My husband looked at me with an expression of amusement, and said that no one would mistake me for a hippy. But I honestly thought that retiring from my job as an uptight Employee Benefits lawyer in San Francisco at the early age of 35, and moving to a beach-resort town in the tropics would make me a bit of a hippy. I’m not talking a hippy with the flower-child tops and long hair (been there, done that) but a hippy of the new millennium, someone who thinks outside the box, and lives life in a slightly different way than is expected. I mean, instead of love beads hanging in the doorway we had a bumper jumper for a while there, but it was equally as annoying to push aside to get into the kitchen. Anyway, at least I thought I was being quite the hippy by leaving the City and moving to the tropics.
Although I have chilled out a lot since we moved to Mexico, I have begun to realize that you can take the uptight yuppie out of the City, but you can never really get the City out of the uptight yuppie (even if she is less uptight and less yuppie). Granted, we live in a Mexican beach town where if people have shoes, they are flip-flops, getting dressed up involves wearing something other than shorts or a swimsuit cover-up, and when the power goes out, you call it quits for the day and have a margarita. But as great as it is to be in this environment, we still remember what life was like before we moved here. We remember the way things were “back in civilization”. You never really get over city life.

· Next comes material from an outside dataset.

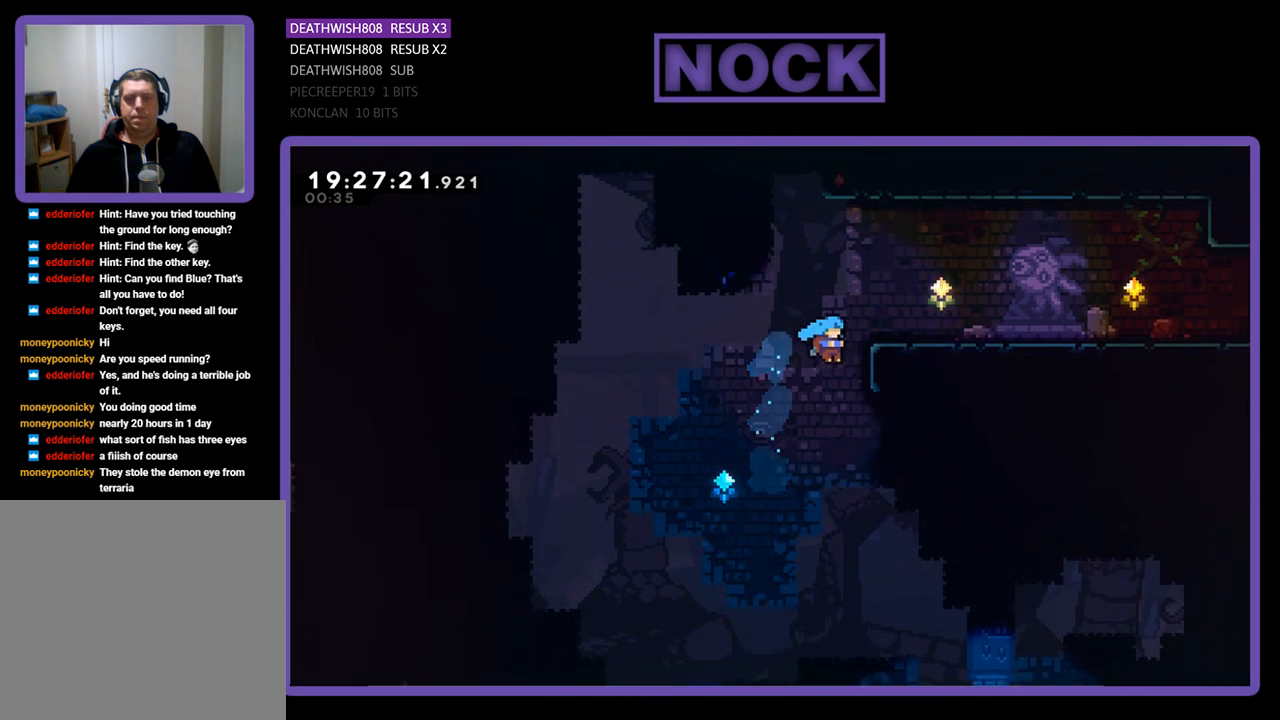
{"buttons": ["R2", "DPAD_UP", "DPAD_RIGHT"], "left_stick": "center", "right_stick": "center", "events": [[133, "CIRCLE", "up"], [200, "CROSS", "down"], [467, "CROSS", "up"]]}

As a result, we still expect to receive a bill for the phone and electricity before they are shut off for failure to pay. When we find a jar of Best Foods Mayonnaise at the grocery store, we expect to be able to buy more when we run out. But that is not how things are done here. So the result is that if the bill hasn’t come by a certain point in the month, we check in with the phone/electricity companies to see when our bills are due. When the grocery store has cheddar cheese in stock, we call all of our gringo friends to make sure they know before it’s gone. We happily take a 3 1/2 hour road trip over 80 speed bumps to Acapulco or a 4 hour road trip on a toll road to Morelia just to buy tofu, coconut milk, rice noodles, mango chutney, Best Foods Mayonnaise, and to check out the latest appliances and furniture in Sears. Okay, the tofu was for Rai, but I bought all the other stuff, including appliances and furniture.

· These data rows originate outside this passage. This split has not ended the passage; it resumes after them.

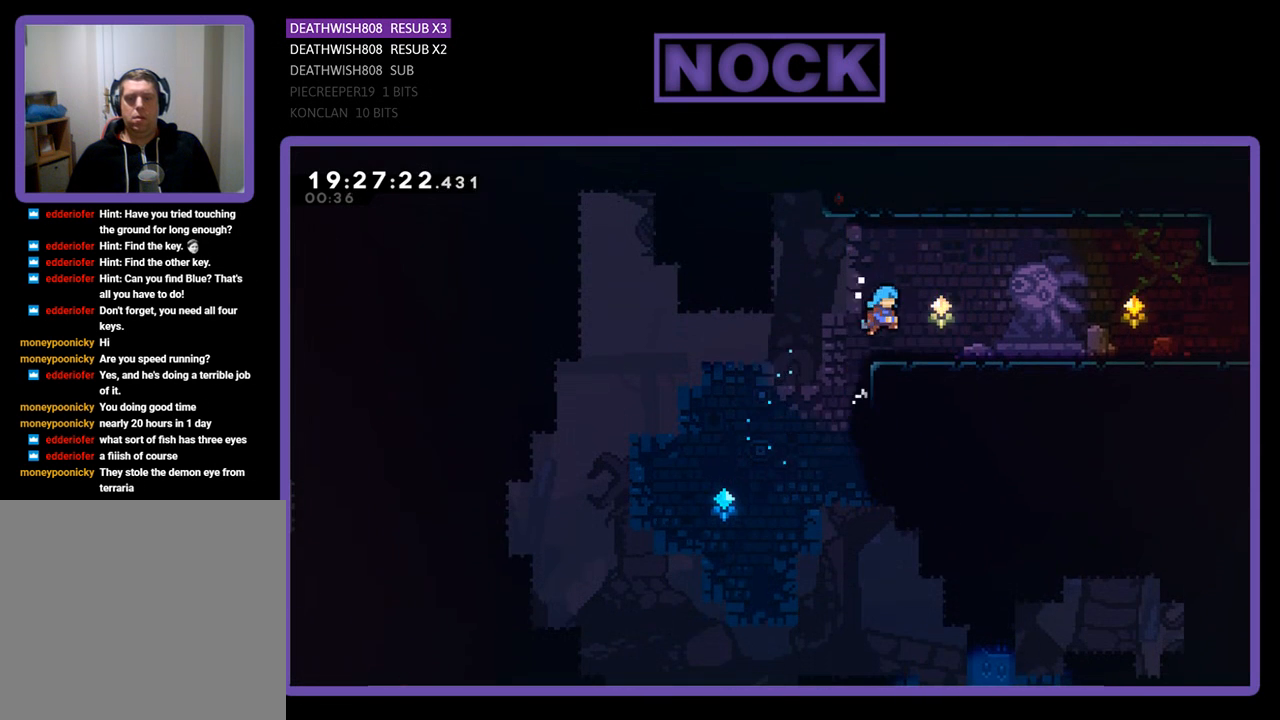
{"buttons": ["CROSS", "CIRCLE", "R2", "DPAD_DOWN", "DPAD_RIGHT"], "left_stick": "center", "right_stick": "center", "events": [[67, "DPAD_UP", "up"], [200, "DPAD_DOWN", "down"], [233, "CIRCLE", "down"], [267, "CROSS", "down"]]}
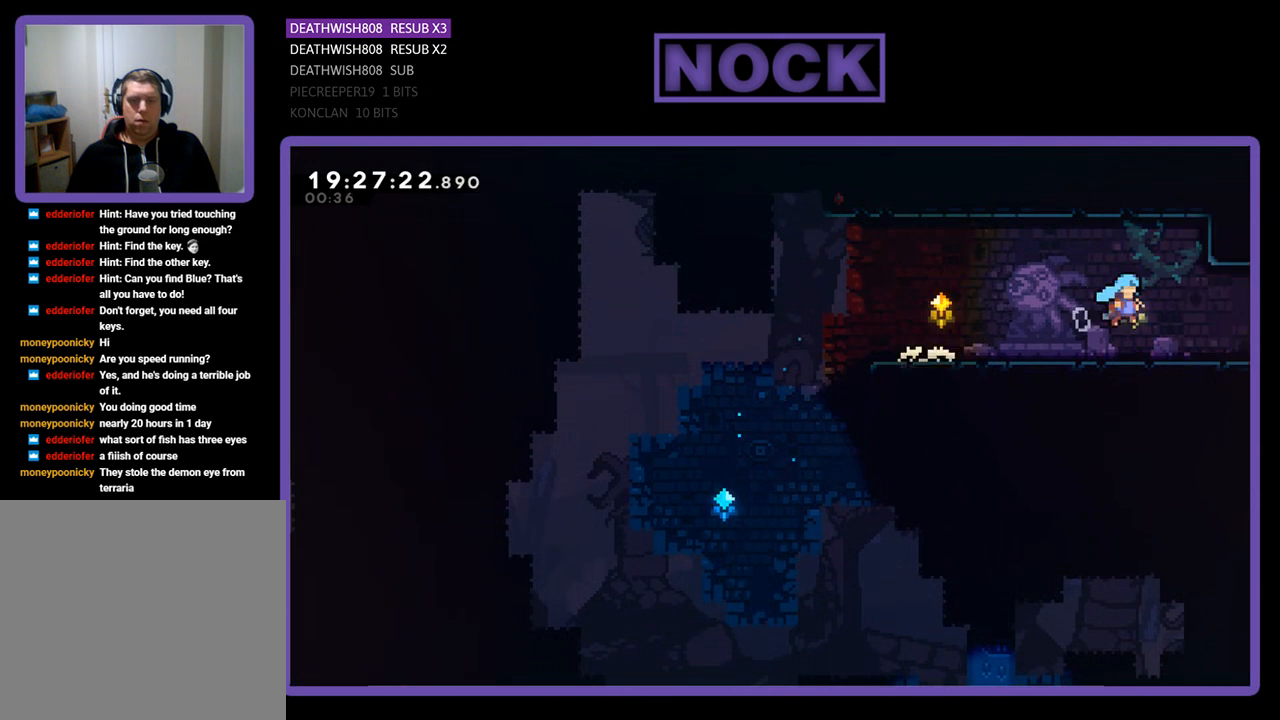
{"buttons": ["R2"], "left_stick": "center", "right_stick": "center", "events": [[67, "CIRCLE", "up"], [67, "CROSS", "up"], [400, "DPAD_DOWN", "up"], [467, "DPAD_RIGHT", "up"]]}
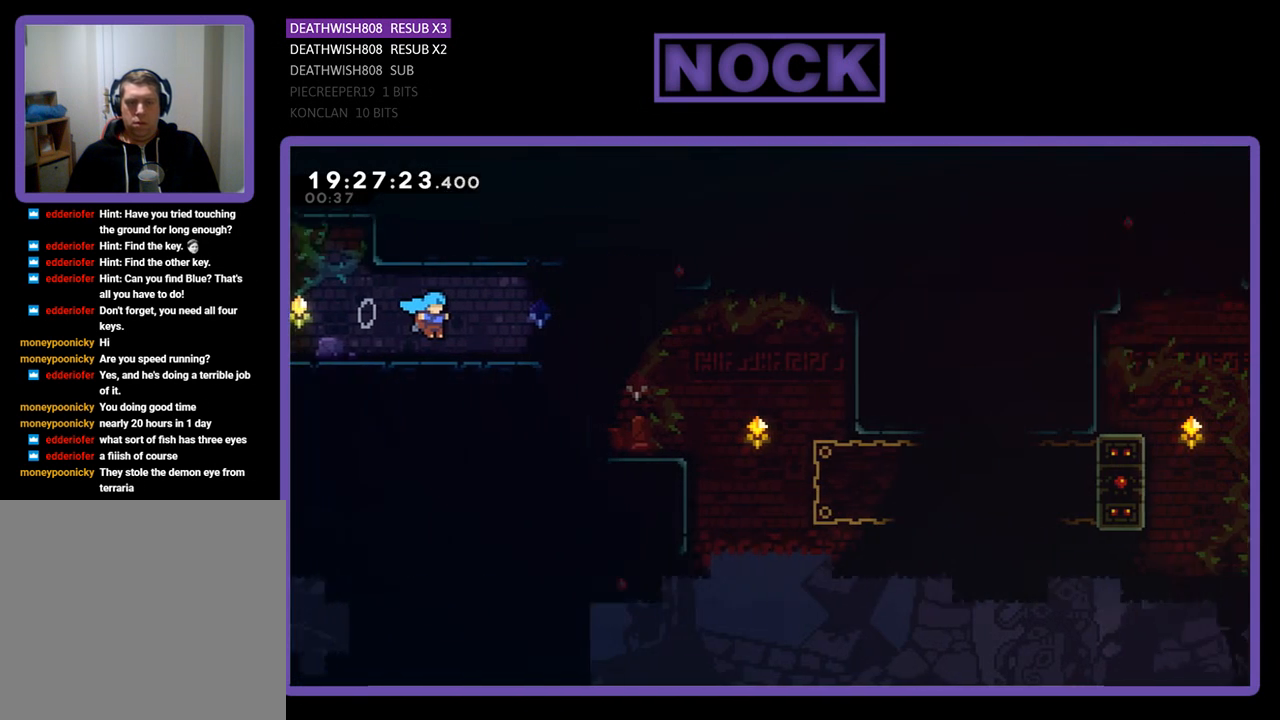
{"buttons": [], "left_stick": "center", "right_stick": "center", "events": [[500, "R2", "up"]]}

We also discover exactly what we can get away with as far as airline luggage requirements. We have paid extra and checked or brought onto the plane: 2 Japanese shoji screens, 6 electronically controlled air-conditioner ducts, an ice-cream maker, a marble pastry board, a Dutalier Glider (rocking chair) and matching ottoman, a co-sleeper/pack’n’play crib, a flat panel computer screen, more than 100 books, and lots of other smaller items. When we first moved to Mexico, most planes allowed 2 free pieces of luggage up to 70 pounds each. Over the last few years, all the airlines have reduced the weight to 50 pounds each. I believe this change is a direct result of my own personal abuses of the system.

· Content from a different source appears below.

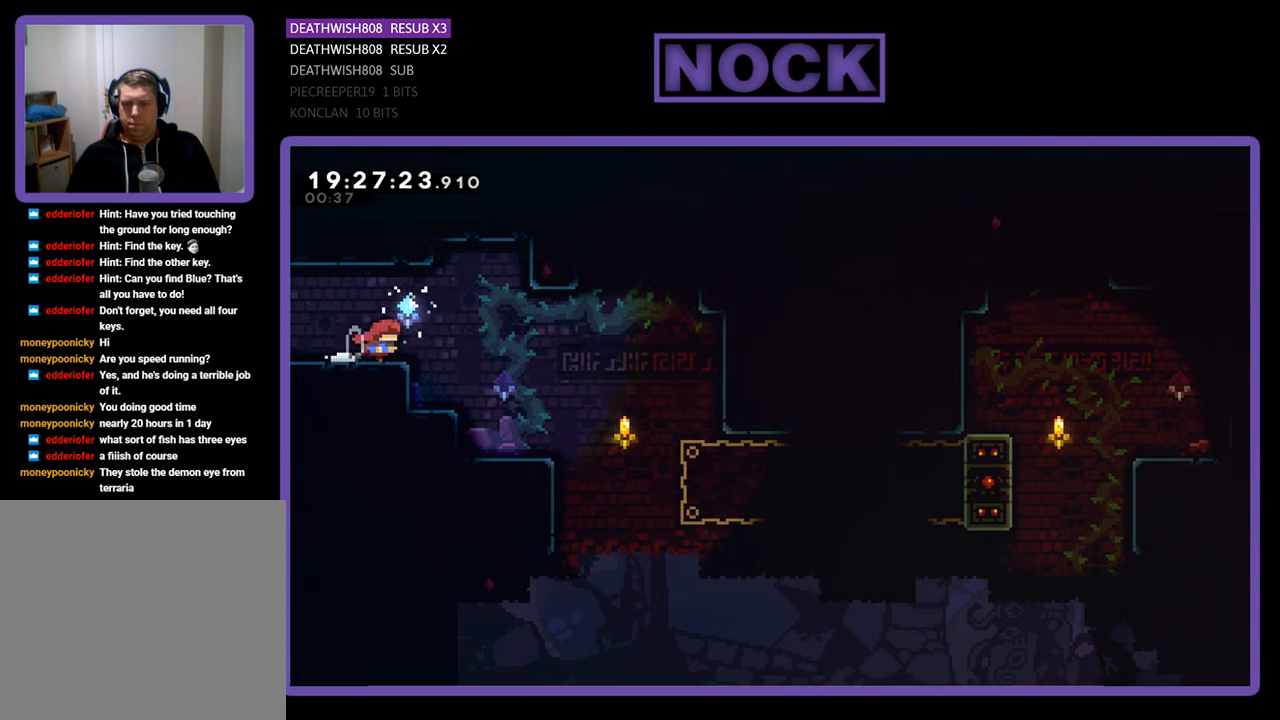
{"buttons": ["R2", "DPAD_RIGHT"], "left_stick": "center", "right_stick": "center", "events": [[233, "DPAD_RIGHT", "down"], [267, "R2", "down"]]}
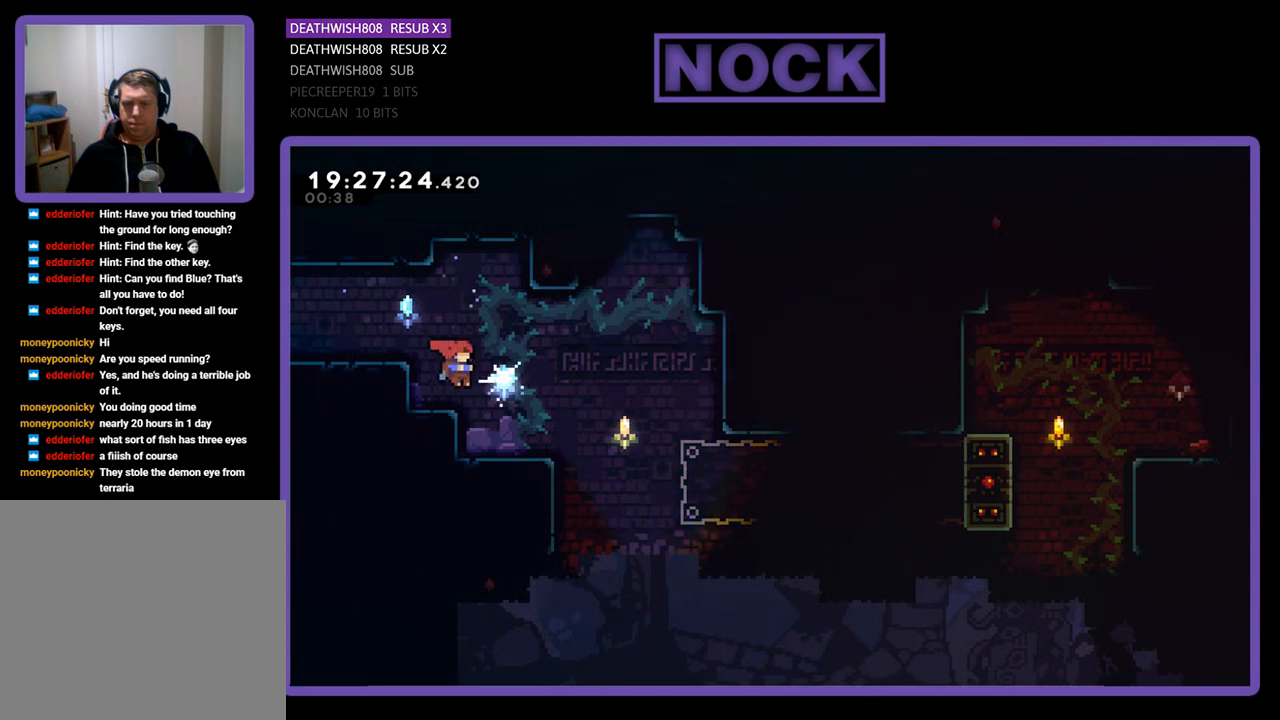
{"buttons": ["R2", "DPAD_RIGHT"], "left_stick": "center", "right_stick": "center", "events": [[133, "DPAD_RIGHT", "up"], [400, "DPAD_RIGHT", "down"]]}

So although I think I’m being really laid-back and chilled out, I still go to certain extremes in order to have much of the “stuff” I would probably have if we were still in San Francisco. I have the tools to create an awesome meal, we have the décor that we really want and I have the comfy rocking chair for all those hours I spend nursing Trinity. I haven’t gone as far as the Yoga Mamas in the AOL article, (they buy only the best, brand-name things for their babies), but I have to admit that I recognized many of the brands that were mentioned in the article.
So, I guess I’m not a new millennium hippy. I haven’t gotten over what it’s like living in “civilization”, and even when funds don’t really permit, I find myself loading up my suitcases (or those of visitors coming here) with familiar items that I miss and just can’t get here. Call me lame if you like, but tonight’s dessert will be homemade cherry pie a la mode, (the flakey dough rolled out on the marble pastry board, and the rich vanilla ice cream made in my ice cream maker). I think I’ll continue to strive for my kind of civilization, even if it means I’ll never really be a hippy.